**WHAT THE TASK REQUIRES**
In the entries that follow, the first line to write out is the one containing "cereal bowl: none", and the last is the one containing "cup: none [201,798,292,900]". Reproduce that stretch exactly, with nothing before or after it.

**RECORDS SUPPLIED**

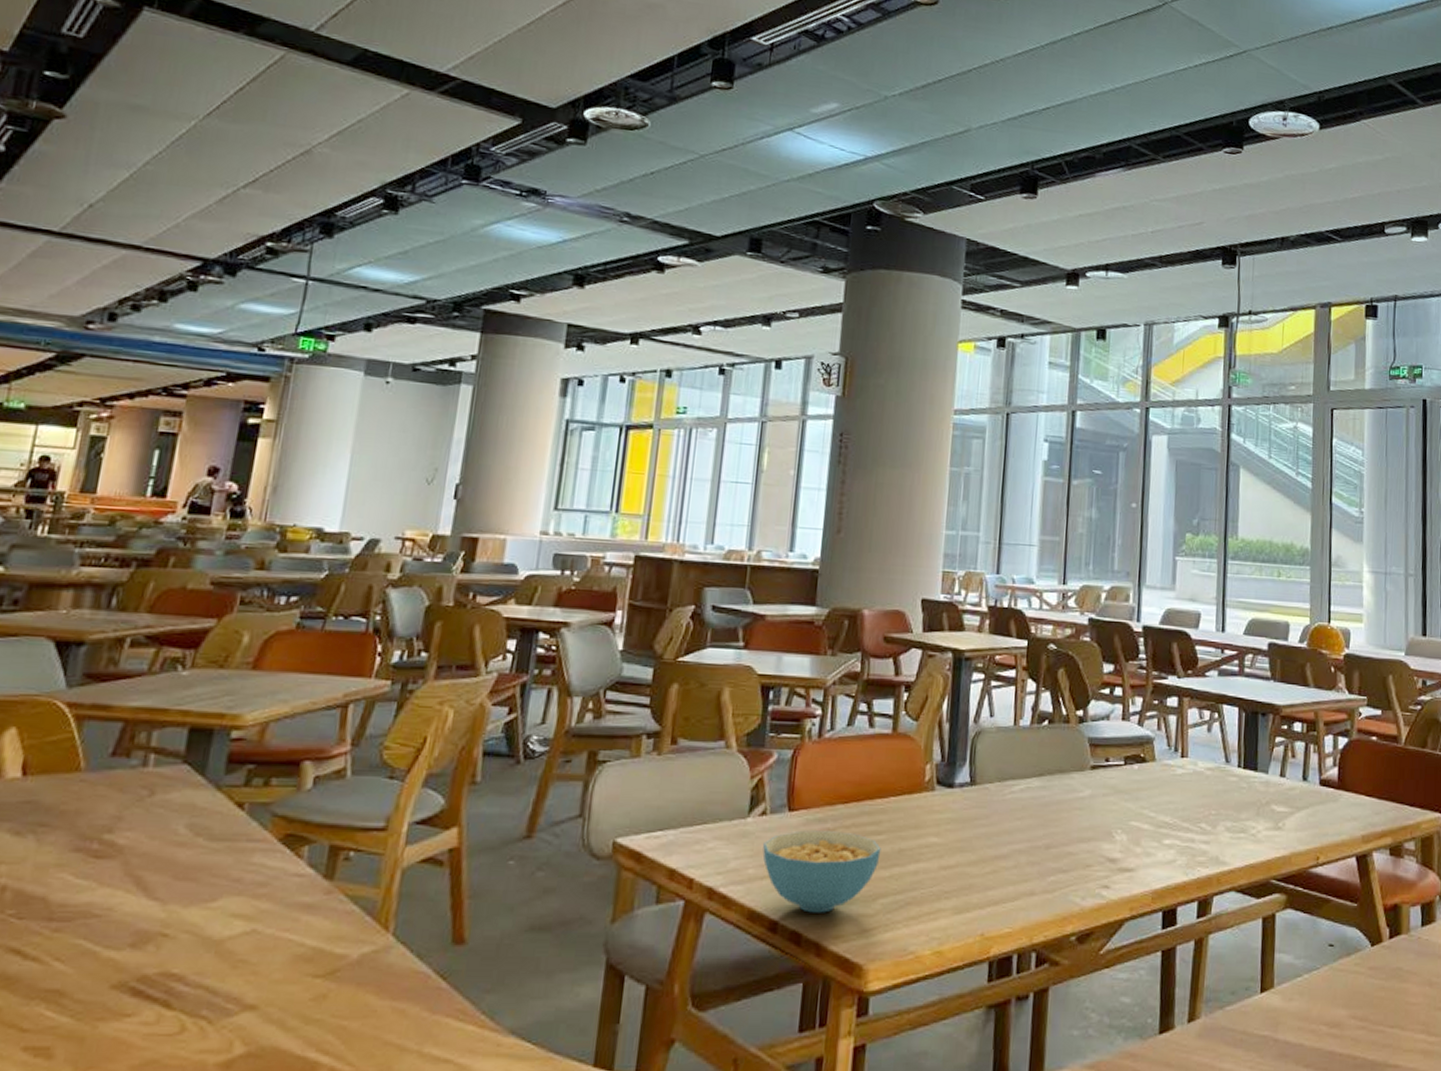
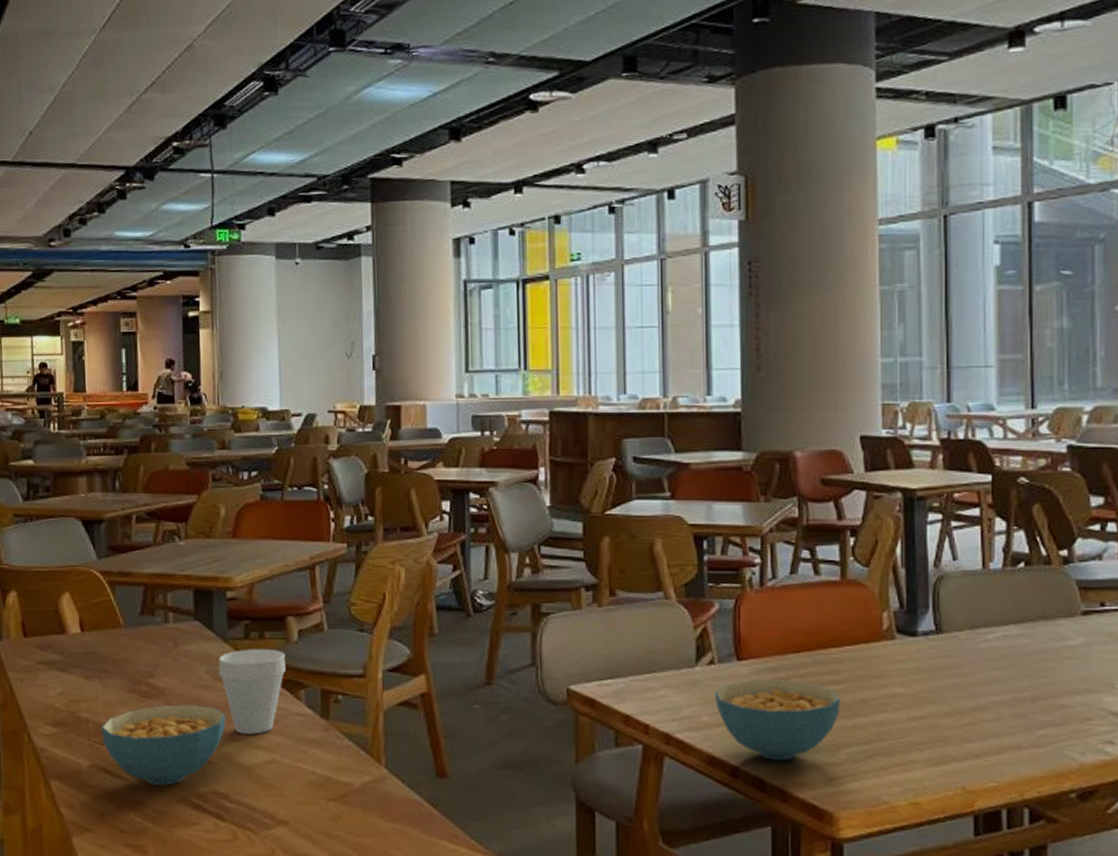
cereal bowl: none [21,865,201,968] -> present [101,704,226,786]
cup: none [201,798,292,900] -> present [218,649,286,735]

* * *

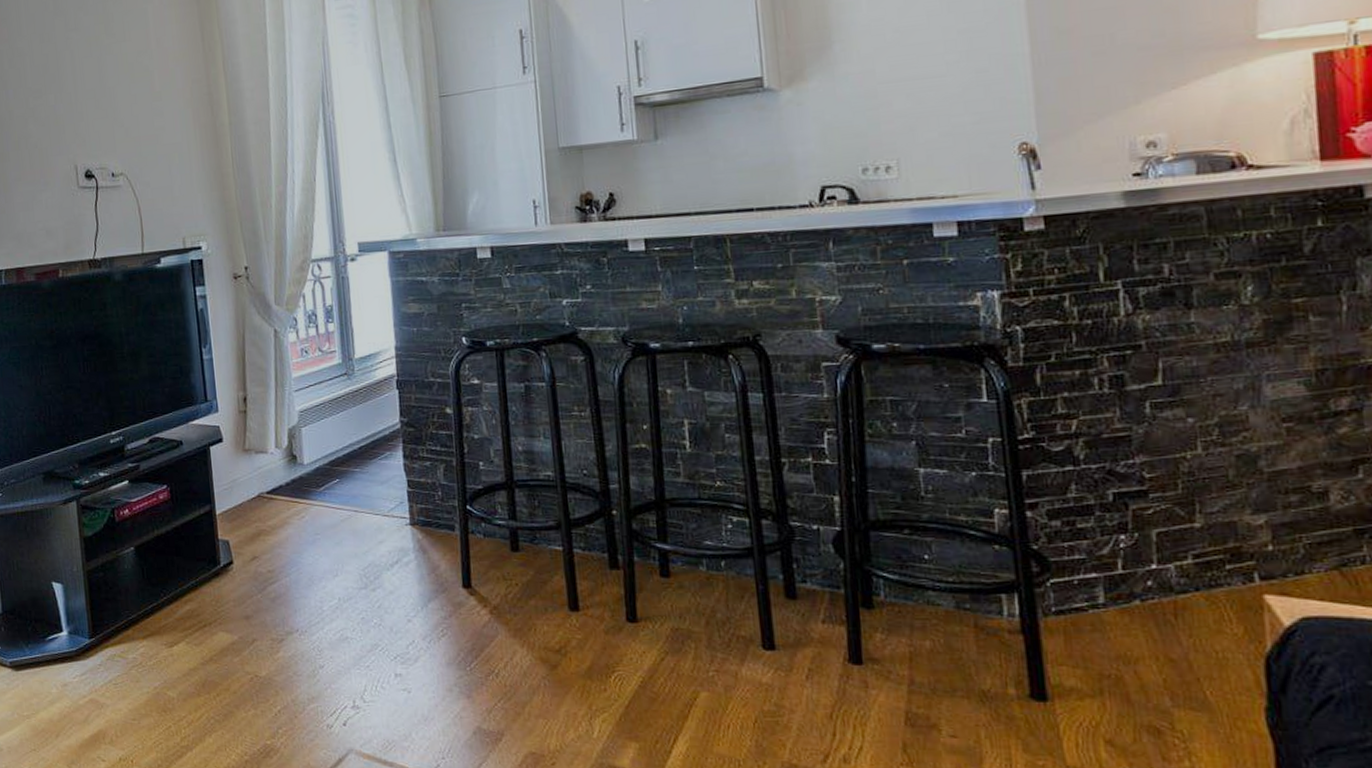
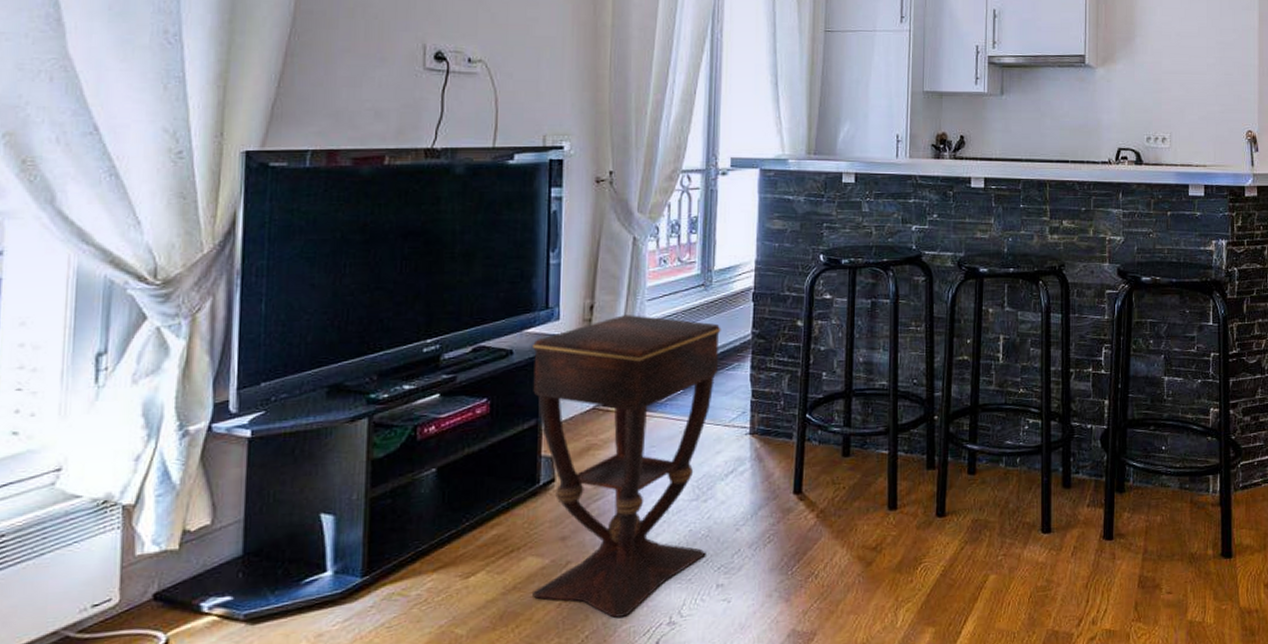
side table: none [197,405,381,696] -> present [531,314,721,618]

**ANSWER AREA**
cereal bowl: none [21,865,201,968] -> present [101,704,226,786]
cup: none [201,798,292,900] -> present [218,649,286,735]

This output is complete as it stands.